Exercise instructions:
Carry on the article about foreign divorce decrees for Hindu couples married in India, starting right after its final sentence.

Selected passage:
Efficacy of Foreign Decree of Divorce
We are in some context or the other confronted with the question as to “how good is a decree of divorce granted by a foreign court with regard to a Hindu couple married in India?” This question is becoming a familiar question with all of us.
The foremost answer that would surface with us would be, that, the Hindu couple residing/working in a foreign land ought to be governed by the matrimonial laws in force at that place. As a corollary, the decree of divorce granted by the foreign court should be valid.
However, the pride of the place is taken by Section 1 of the Hindu Marriage Act, 1955 which reads thus:
- Short title and extent—(1) This Act may be called the Hindu Marriage Act, 1955.
(2) It extends to the whole of India except the State of Jammu and Kashmir, and applies also to Hindus domiciled in the territories to which this Act extends who are outside the said territories.
It is for this reason that Hindus married as per Hindu Rights in India, although settled abroad, are primarily required by law to process divorce proceedings only as per the said Act i.e. applying the Hindu Marriage Act, 1955.
The other emphasis of the Indian law is the mandate of Section 13 of the Hindu Marriage Act, 1955. The said Section mentions that divorce can be taken exclusively on the stated grounds. When the grounds have been specifically elucidated, it excludes the scope of granting divorce on any other ground. Few grounds mentioned in the said Act are as follows:
(i) petitioner has been treated with cruelty;
(ii) petitioner has been deserted;
(iii) respondent has ceased to be a Hindu; and
(iv) respondent has been of an incurable unsound mind.

Material supplied:
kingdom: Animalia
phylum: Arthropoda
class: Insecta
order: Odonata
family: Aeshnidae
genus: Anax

Written answer:
To complete the narration of codified law on the subject, reference to Section 13 of the Code of Civil Procedure, 1908 is essential which reads as under:
- When foreign judgment not conclusive —A foreign judgment shall be conclusive as to any matter thereby directly adjudicated upon between the same parties or between parties under whom they or any of them claim litigating under the same title except—
(a) where it has not been pronounced by a court of competent jurisdiction;
(b) where it has not been given on the merits of the case;
(c) where it appears on the face of the proceedings to be founded on an incorrect view of international law or a refusal to recognise the law of India in cases in which such law is applicable;
(d) where the proceedings in which the judgment was obtained are opposed to natural justice;
(e) where it has been obtained by fraud; and
(f) where it sustains a claim founded on a breach of any law in force in India.
The above provisions were considered in detail by the Supreme Court of India in Y. Narasimha Rao v. Y. Venkata Lakshmi. This Court ruled that:
(a) Court of competent jurisdiction would be the one which the law under which parties are married, recognises. Any other court would be court without jurisdiction, unless both parties voluntarily and unconditionally subject themselves to the jurisdiction of that Court.
(b) It was held that the decision must be given on the “merits” of the case i.e.:
(i) The ground of divorce in the decision of the foreign court should be a ground available under the Hindu Marriage Act, 1955. For instance, if the ground of the foreign decree was cruelty on the applicant, this would be acceptable, as “cruelty” is a stated ground under the Hindu Marriage Act, 1955. But the same cannot be said for “irretrievable breakdown of marriage”, as this is not a ground under the Hindu Marriage Act, 1955.
(ii) The decision should be a result of contest between the parties. The non-applicant should have unconditionally submitted to the jurisdiction of the foreign court and contested the claim or agreed to the passing of the decree. The concept of acquiescence to jurisdiction would not suffice.
(c) Refusal to recognise the law of India, is covered by saying that the ground for divorce in the foreign decree is a ground available under the Hindu Marriage Act, 1955.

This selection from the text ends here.